The reports were created using data from 28 patients who had previously undergone CT scans and had been diagnosed with diseases characterized by typical imaging findings.
Measuring radiology report accuracy
The study's evaluation focused on top-1 and top-5 differential diagnoses accuracy, and also the mean average precision (MAP). Radiologists achieved the highest score in all three categories.
- Top-1: Radiologists scored a 1.0 for top-1 differential diagnoses accuracy, followed by GPT-4 and GPT 3.5 (0.54 each), with GPT-2 coming in last (0.21).
- Top-5: Radiologists again scored a 1.00, but this time GPT was much closer: GPT-4 scored 0.96, GPT-3.5 scored 0.89, and GPT-2 scored 0.5 for top-5 differential diagnoses accuracy.
- MAPs: Radiologists scored a 0.97 using MAP on differential diagnosis, followed by GPT-4, GPT-3.5, and GPT-2, in that order (0.26, 0.45, and 0.54, respectively).
Measuring radiology report quality
To gauge the quality of the generated reports, two board-certified radiologists assessed various aspects of each report, including grammar and readability, image findings, impression, differential diagnosis and overall quality, all using a 4-point scale.

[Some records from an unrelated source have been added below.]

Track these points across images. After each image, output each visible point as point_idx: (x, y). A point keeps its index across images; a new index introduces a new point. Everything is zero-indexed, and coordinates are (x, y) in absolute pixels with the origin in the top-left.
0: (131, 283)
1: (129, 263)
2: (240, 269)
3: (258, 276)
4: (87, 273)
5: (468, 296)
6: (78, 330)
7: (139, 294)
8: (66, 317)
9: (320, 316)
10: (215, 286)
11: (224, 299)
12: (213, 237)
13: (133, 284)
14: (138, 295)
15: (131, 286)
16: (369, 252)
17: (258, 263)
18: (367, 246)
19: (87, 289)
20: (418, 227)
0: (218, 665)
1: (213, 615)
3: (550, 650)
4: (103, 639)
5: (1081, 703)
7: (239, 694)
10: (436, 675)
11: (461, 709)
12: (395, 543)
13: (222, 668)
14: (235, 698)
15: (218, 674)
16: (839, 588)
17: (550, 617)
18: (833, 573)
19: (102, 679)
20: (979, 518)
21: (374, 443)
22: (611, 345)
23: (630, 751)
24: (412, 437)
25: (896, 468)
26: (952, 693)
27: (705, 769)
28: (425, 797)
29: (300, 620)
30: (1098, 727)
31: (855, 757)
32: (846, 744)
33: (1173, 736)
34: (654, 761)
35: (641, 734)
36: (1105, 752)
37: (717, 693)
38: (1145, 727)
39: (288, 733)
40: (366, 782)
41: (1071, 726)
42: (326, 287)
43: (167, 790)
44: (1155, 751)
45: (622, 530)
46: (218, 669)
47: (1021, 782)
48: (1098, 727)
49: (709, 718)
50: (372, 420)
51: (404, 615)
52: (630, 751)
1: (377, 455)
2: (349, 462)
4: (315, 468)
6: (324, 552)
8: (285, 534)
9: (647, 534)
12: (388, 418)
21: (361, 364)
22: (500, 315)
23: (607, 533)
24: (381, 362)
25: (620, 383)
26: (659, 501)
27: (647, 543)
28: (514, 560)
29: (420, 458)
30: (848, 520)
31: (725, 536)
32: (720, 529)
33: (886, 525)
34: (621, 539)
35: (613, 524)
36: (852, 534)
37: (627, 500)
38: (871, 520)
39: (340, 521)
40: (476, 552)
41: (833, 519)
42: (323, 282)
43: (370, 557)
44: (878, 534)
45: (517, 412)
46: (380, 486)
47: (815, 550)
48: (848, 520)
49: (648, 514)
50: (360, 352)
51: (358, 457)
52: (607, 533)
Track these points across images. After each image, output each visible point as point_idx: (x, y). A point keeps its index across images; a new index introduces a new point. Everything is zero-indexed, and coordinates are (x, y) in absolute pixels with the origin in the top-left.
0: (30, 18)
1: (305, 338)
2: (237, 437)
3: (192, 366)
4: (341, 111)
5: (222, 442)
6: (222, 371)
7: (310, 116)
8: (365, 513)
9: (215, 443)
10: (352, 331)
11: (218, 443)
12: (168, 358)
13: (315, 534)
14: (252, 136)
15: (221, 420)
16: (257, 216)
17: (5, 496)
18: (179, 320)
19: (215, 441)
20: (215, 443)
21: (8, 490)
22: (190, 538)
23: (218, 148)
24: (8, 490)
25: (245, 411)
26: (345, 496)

The results showed that there were no significant differences in qualitative scores related to grammar and readability, image findings and overall quality between radiologists and the GPT-3.5 or GPT-4 generated reports (p > 0.05). However, qualitative scores of the GPT series in impression and differential diagnosis scores were significantly lower than those of radiologists (p < 0.05).
Additional insights and study limitations
The findings of the study provide further insights into the potential and limitations of using GPT and other LLMs for automating reports. Despite the commendable performance of GPT in some aspects, the study underscores the need for clinical experts to be present for any report generation.
“Our findings reveal that, although GPT-3.5 and GPT-4 are commendable in their ability to generate readable and appropriate ‘image findings’ and ‘Top-5 differential diagnoses’ from very limited information, they fall short in the accuracy of impressions and differential diagnoses even for very basic and representative findings of CT,” lead author Takeshi Nakaura, MD, PhD, and colleagues wrote. “Consequently, these results underscore the continued importance of radiologist involvement in the validation and interpretation of radiology reports generated by GPT models.”
Moreover, the study highlights the issue of "hallucinations" in the generated content, where the models may produce findings not directly linked to the input information. This phenomenon is seen as a potential limitation, and the need for strategies to mitigate these hallucinations is emphasized to ensure the accuracy of GPT-generated radiology reports.
“Additionally, the evaluators had differing opinions on whether to consider the output of the GPT as detailed or as a hallucination, which resulted in poor to moderate agreements in qualitative analysis,” the authors wrote. “One evaluator may have appreciated the additional details provided by the GPT, believing that they could potentially enhance the radiology report. On the other hand, other evaluators might have viewed the extra details as hallucinations, as they were not directly related to the input information and could lead to inaccuracies or confusion in the diagnostic process”
It’s important to note these study findings are still preliminary, and more research must be conducted to verify the results. Recently, ChatGPT and LLMs have been subjected to a wide variety of studies measuring their accuracy and reliability, with most findings showing mixed results.